TASK BRIEF —
Start at the top of the records below and copy them exactly to the end.

+++ DATA UNDER STUDY

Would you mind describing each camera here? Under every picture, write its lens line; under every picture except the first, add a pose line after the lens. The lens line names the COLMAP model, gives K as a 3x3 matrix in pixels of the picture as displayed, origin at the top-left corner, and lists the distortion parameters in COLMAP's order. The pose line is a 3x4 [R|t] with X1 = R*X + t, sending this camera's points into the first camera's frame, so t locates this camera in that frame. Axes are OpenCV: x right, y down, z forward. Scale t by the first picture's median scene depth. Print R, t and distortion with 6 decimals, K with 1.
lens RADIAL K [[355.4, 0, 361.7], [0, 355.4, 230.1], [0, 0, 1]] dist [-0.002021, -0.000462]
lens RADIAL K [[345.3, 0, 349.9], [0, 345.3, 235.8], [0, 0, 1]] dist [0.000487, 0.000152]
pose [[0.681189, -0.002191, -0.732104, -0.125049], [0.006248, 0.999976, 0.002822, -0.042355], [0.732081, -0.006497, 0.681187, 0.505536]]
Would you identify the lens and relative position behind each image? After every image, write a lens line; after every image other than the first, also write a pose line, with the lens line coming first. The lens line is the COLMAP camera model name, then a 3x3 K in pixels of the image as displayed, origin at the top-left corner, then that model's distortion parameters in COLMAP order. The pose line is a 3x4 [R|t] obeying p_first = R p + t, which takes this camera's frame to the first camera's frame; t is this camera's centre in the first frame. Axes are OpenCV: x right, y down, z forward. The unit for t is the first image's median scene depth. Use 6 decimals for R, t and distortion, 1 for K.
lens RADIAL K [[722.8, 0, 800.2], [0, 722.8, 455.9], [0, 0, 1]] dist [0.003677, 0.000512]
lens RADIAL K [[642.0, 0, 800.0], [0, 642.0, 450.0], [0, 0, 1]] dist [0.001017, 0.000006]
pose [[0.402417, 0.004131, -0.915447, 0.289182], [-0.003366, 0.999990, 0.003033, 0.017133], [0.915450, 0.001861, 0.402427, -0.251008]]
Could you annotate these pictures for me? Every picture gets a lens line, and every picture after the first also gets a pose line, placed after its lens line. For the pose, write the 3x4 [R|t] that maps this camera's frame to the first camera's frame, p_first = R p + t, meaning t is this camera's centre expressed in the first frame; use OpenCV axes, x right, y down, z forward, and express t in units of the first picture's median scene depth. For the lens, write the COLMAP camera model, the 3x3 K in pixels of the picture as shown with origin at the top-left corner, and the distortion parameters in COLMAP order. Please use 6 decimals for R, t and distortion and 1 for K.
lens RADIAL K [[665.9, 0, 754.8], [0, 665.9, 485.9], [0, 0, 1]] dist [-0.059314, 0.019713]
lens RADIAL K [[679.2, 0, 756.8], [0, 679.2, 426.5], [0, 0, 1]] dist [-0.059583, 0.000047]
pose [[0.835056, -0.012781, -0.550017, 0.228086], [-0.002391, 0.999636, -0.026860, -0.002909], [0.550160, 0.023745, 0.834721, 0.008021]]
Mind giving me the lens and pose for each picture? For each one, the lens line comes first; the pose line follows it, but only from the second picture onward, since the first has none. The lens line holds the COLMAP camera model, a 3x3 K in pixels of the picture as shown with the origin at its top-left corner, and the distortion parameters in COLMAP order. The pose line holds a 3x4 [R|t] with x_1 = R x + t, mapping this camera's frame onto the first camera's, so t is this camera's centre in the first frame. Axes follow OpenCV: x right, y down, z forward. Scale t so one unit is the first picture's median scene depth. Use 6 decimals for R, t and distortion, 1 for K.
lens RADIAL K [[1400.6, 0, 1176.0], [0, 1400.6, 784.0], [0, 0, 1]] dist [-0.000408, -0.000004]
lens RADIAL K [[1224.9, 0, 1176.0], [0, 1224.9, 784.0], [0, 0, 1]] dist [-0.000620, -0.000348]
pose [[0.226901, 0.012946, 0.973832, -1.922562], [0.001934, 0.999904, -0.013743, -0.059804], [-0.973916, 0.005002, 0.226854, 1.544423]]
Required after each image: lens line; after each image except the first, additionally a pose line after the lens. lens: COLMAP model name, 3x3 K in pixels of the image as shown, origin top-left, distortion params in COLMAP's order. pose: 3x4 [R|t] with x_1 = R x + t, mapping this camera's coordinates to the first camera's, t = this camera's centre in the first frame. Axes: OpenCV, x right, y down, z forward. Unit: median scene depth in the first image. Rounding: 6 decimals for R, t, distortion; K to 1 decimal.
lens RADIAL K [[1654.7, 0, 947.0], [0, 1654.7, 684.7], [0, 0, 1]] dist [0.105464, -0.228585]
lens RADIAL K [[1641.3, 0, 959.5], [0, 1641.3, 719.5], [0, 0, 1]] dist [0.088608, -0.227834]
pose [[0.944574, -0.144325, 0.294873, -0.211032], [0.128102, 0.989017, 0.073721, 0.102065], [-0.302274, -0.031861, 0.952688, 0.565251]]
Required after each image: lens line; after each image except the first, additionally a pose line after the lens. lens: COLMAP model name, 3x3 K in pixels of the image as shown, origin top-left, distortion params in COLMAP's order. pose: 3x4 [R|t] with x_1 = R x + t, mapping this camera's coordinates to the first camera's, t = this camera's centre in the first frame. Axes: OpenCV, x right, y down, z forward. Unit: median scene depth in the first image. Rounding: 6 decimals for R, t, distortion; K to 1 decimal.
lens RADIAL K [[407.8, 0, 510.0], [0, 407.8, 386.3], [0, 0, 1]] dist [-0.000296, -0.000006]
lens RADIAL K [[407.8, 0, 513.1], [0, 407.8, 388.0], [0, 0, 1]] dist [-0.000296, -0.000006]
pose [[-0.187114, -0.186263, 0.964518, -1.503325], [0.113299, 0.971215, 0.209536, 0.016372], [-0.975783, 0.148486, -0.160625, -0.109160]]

++++++

RESPONSE FOR THIS EXERCISE —
Would you mind describing each camera here? Under every picture, write its lens line; under every picture except the first, add a pose line after the lens. The lens line names the COLMAP model, gives K as a 3x3 matrix in pixels of the picture as displayed, origin at the top-left corner, and lists the distortion parameters in COLMAP's order. The pose line is a 3x4 [R|t] with X1 = R*X + t, sending this camera's points into the first camera's frame, so t locates this camera in that frame. Axes are OpenCV: x right, y down, z forward. Scale t by the first picture's median scene depth. Print R, t and distortion with 6 decimals, K with 1.
lens RADIAL K [[355.4, 0, 361.7], [0, 355.4, 230.1], [0, 0, 1]] dist [-0.002021, -0.000462]
lens RADIAL K [[345.3, 0, 349.9], [0, 345.3, 235.8], [0, 0, 1]] dist [0.000487, 0.000152]
pose [[0.681189, -0.002191, -0.732104, -0.125049], [0.006248, 0.999976, 0.002822, -0.042355], [0.732081, -0.006497, 0.681187, 0.505536]]
Would you identify the lens and relative position behind each image? After every image, write a lens line; after every image other than the first, also write a pose line, with the lens line coming first. The lens line is the COLMAP camera model name, then a 3x3 K in pixels of the image as displayed, origin at the top-left corner, then that model's distortion parameters in COLMAP order. The pose line is a 3x4 [R|t] obeying p_first = R p + t, which takes this camera's frame to the first camera's frame; t is this camera's centre in the first frame. Axes are OpenCV: x right, y down, z forward. The unit for t is the first image's median scene depth. Use 6 decimals for R, t and distortion, 1 for K.
lens RADIAL K [[722.8, 0, 800.2], [0, 722.8, 455.9], [0, 0, 1]] dist [0.003677, 0.000512]
lens RADIAL K [[642.0, 0, 800.0], [0, 642.0, 450.0], [0, 0, 1]] dist [0.001017, 0.000006]
pose [[0.402417, 0.004131, -0.915447, 0.289182], [-0.003366, 0.999990, 0.003033, 0.017133], [0.915450, 0.001861, 0.402427, -0.251008]]
Could you annotate these pictures for me? Every picture gets a lens line, and every picture after the first also gets a pose line, placed after its lens line. For the pose, write the 3x4 [R|t] that maps this camera's frame to the first camera's frame, p_first = R p + t, meaning t is this camera's centre expressed in the first frame; use OpenCV axes, x right, y down, z forward, and express t in units of the first picture's median scene depth. For the lens, write the COLMAP camera model, the 3x3 K in pixels of the picture as shown with origin at the top-left corner, and the distortion parameters in COLMAP order. Please use 6 decimals for R, t and distortion and 1 for K.
lens RADIAL K [[665.9, 0, 754.8], [0, 665.9, 485.9], [0, 0, 1]] dist [-0.059314, 0.019713]
lens RADIAL K [[679.2, 0, 756.8], [0, 679.2, 426.5], [0, 0, 1]] dist [-0.059583, 0.000047]
pose [[0.835056, -0.012781, -0.550017, 0.228086], [-0.002391, 0.999636, -0.026860, -0.002909], [0.550160, 0.023745, 0.834721, 0.008021]]
Mind giving me the lens and pose for each picture? For each one, the lens line comes first; the pose line follows it, but only from the second picture onward, since the first has none. The lens line holds the COLMAP camera model, a 3x3 K in pixels of the picture as shown with the origin at its top-left corner, and the distortion parameters in COLMAP order. The pose line holds a 3x4 [R|t] with x_1 = R x + t, mapping this camera's frame onto the first camera's, so t is this camera's centre in the first frame. Axes follow OpenCV: x right, y down, z forward. Scale t so one unit is the first picture's median scene depth. Use 6 decimals for R, t and distortion, 1 for K.
lens RADIAL K [[1400.6, 0, 1176.0], [0, 1400.6, 784.0], [0, 0, 1]] dist [-0.000408, -0.000004]
lens RADIAL K [[1224.9, 0, 1176.0], [0, 1224.9, 784.0], [0, 0, 1]] dist [-0.000620, -0.000348]
pose [[0.226901, 0.012946, 0.973832, -1.922562], [0.001934, 0.999904, -0.013743, -0.059804], [-0.973916, 0.005002, 0.226854, 1.544423]]
Required after each image: lens line; after each image except the first, additionally a pose line after the lens. lens: COLMAP model name, 3x3 K in pixels of the image as shown, origin top-left, distortion params in COLMAP's order. pose: 3x4 [R|t] with x_1 = R x + t, mapping this camera's coordinates to the first camera's, t = this camera's centre in the first frame. Axes: OpenCV, x right, y down, z forward. Unit: median scene depth in the first image. Rounding: 6 decimals for R, t, distortion; K to 1 decimal.
lens RADIAL K [[1654.7, 0, 947.0], [0, 1654.7, 684.7], [0, 0, 1]] dist [0.105464, -0.228585]
lens RADIAL K [[1641.3, 0, 959.5], [0, 1641.3, 719.5], [0, 0, 1]] dist [0.088608, -0.227834]
pose [[0.944574, -0.144325, 0.294873, -0.211032], [0.128102, 0.989017, 0.073721, 0.102065], [-0.302274, -0.031861, 0.952688, 0.565251]]
Required after each image: lens line; after each image except the first, additionally a pose line after the lens. lens: COLMAP model name, 3x3 K in pixels of the image as shown, origin top-left, distortion params in COLMAP's order. pose: 3x4 [R|t] with x_1 = R x + t, mapping this camera's coordinates to the first camera's, t = this camera's centre in the first frame. Axes: OpenCV, x right, y down, z forward. Unit: median scene depth in the first image. Rounding: 6 decimals for R, t, distortion; K to 1 decimal.
lens RADIAL K [[407.8, 0, 510.0], [0, 407.8, 386.3], [0, 0, 1]] dist [-0.000296, -0.000006]
lens RADIAL K [[407.8, 0, 513.1], [0, 407.8, 388.0], [0, 0, 1]] dist [-0.000296, -0.000006]
pose [[-0.187114, -0.186263, 0.964518, -1.503325], [0.113299, 0.971215, 0.209536, 0.016372], [-0.975783, 0.148486, -0.160625, -0.109160]]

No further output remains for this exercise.